● **TASK LIST**
1/ In the passage on Olmec origins, rewrite the paragraph beginning "The Negroid features that are clearly" as a short bulleted list that keeps its main facts.
2/ According to the passage on Olmec origins, which chapter of Secret Maps of the Ancient World is devoted to the Olmecs?
3/ Carry on the passage on Olmec origins with a few sentences that follow its final sentence.

In March 2024, my attention was drawn to an undated paper on the Academia website written under the pseudonym of ‘Mumble’ and titled Mexico City & the Site of Atlantis(ad). Its basic contention is that the Olmecs were originally Hyksos, who ruled an empire stretching from America to India! Unfortunately, real evidence is in short supply here to support this wild hypothesis. The paper is full of misquotations and other inaccuracies that are offered throughout.
However, Afrocentrist, Paul Barton, claims(m) that the Olmecs came from the Mende people of West Africa who are now one of the principal ethnic groups of Sierra Leone. Alessandro Demontis, who is something of a Zecharia Sitchin apologist, has written a short paper(r) on the leading proponents of the concept of an African origin for the Olmecs and argues that the academic background of many of them demands greater consideration of their viewpoint. Demontis thinks that to simply dismiss them as pseudoscientists is unwarranted.
The Negroid features that are clearly to be seen on some of the huge beautifully carved Olmec heads are probably evidence of an ancient link with Africa and nothing more. 17 heads have been discovered so far and like so many other megalithic monuments around the world have raised comparable questions. Some of the heads are up to 10 or more feet in height and weigh up to 12 tons.
The basalt stone used to carve the heads were often located many miles from their resting places, so the questions of how they were quarried and transported remain unanswered(ab).
Many think that the Olmec heads are the only evidence for pre-Columbian links with Africa, however, that is far from the truth as dozens if not hundreds of artefacts displaying African features have been discovered in the Americas(u)(v), although I cannot help noting that there is an obvious Asian influence in some of the figures!
On balance, I do not think that any credible case for identifying the Olmecs with Atlantis has yet been made. However, in my opinion, a far more convincing case has been made for linking the Chinese with the Olmecs(a)(b) and in that regard, the book by Dr H. Mike Xu, Origin of the Olmec Civilisation [698], is worth a read. Similarly, Charlotte Harris Rees has compiled a vast collection of data linking the Chinese with America in her Secret Maps of the Ancient World [0697]. She devotes chapter 4 to the Olmecs. Jacques Gossart has also reviewed(l) the evidence for the Chinese ancestry of the Olmecs. R.A. Jairazbhoy proposed in his book Ancient Egyptians and Chinese in America[992] that as well as Chinese, there are also Semitic, Egyptian and African traces to be found among the Olmecs.

Saved entries:
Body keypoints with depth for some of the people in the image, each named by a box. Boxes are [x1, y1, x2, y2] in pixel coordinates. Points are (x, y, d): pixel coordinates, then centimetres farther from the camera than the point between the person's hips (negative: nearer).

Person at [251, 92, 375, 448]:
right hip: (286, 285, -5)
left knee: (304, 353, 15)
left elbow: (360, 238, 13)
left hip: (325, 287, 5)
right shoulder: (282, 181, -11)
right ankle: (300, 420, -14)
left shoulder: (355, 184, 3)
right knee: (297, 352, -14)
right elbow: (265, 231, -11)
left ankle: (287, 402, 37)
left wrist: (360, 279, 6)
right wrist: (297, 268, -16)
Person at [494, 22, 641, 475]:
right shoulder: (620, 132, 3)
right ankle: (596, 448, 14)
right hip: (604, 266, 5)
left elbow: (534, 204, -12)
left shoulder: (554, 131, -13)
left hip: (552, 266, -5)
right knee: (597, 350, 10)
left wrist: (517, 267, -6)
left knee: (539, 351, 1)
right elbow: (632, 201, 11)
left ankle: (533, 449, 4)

● **OUTPUTS BY TASK**
1/
- The Negroid features on some of the large, finely carved Olmec heads probably point to an ancient link with Africa and nothing more.
- So far, 17 heads have been found. Like many other megalithic monuments around the world, they raise similar questions.
- Some heads are 10 feet or more tall and weigh up to 12 tons.

2/ Chapter 4.

3/
Archaeologist Betty J. Meggers (1921-2012), who worked at the Smithsonian Institution has made a study of the apparent cultural similarities between the Chinese Shang dynasty of c.1750 BC and the Olmecs dated to some centuries later. This she did in a lengthy paper in American Anthropologist in 1974(w).
Jason Colavito describes Patrick Chouinard as a gigantologist, who in his Lost Race of the Giants [1424], argues that the Olmecs were merely one branch of an indigenous race of ‘red-haired giants’. Many Mormons believe that the Olmecs were the Jaredites who are only referred to in their Book of Ether. This idea has been developed in a short Kindle book by John Dreha[1377].
This multiplicity of suggested origins for the Olmecs is confusing and was made more so by the observations of Bibhu Dev Misra that many Olmec artefacts show figures adopting a range of yogic poses, which adds to the possibility of an Indian cultural influence. His 2017 illustrated paper on Graham Hancock’s website is intriguing(x).
In 2006 it was announced(a) that a stone slab was discovered in the Mexican state of Vera Cruz, which appears to be the earliest known writing in the Americas and attributed to the Olmecs and dated to around 900 BC.
The most extreme theory regarding the Olmecs that I have found, is the claim that they were astronauts. This idea was expressed(h) by Xavier Séguin, quoting US astronaut Gordon Cooper [1757]! However, I discovered Séguin to be unreliable when I found that he also quoted the words of a fictional character, Professor Mortimer, from a work by the renowned writer, Edgar P. Jacobs, as supposedly uttered by a real scientist(n), concerning the Pillars of Heracles.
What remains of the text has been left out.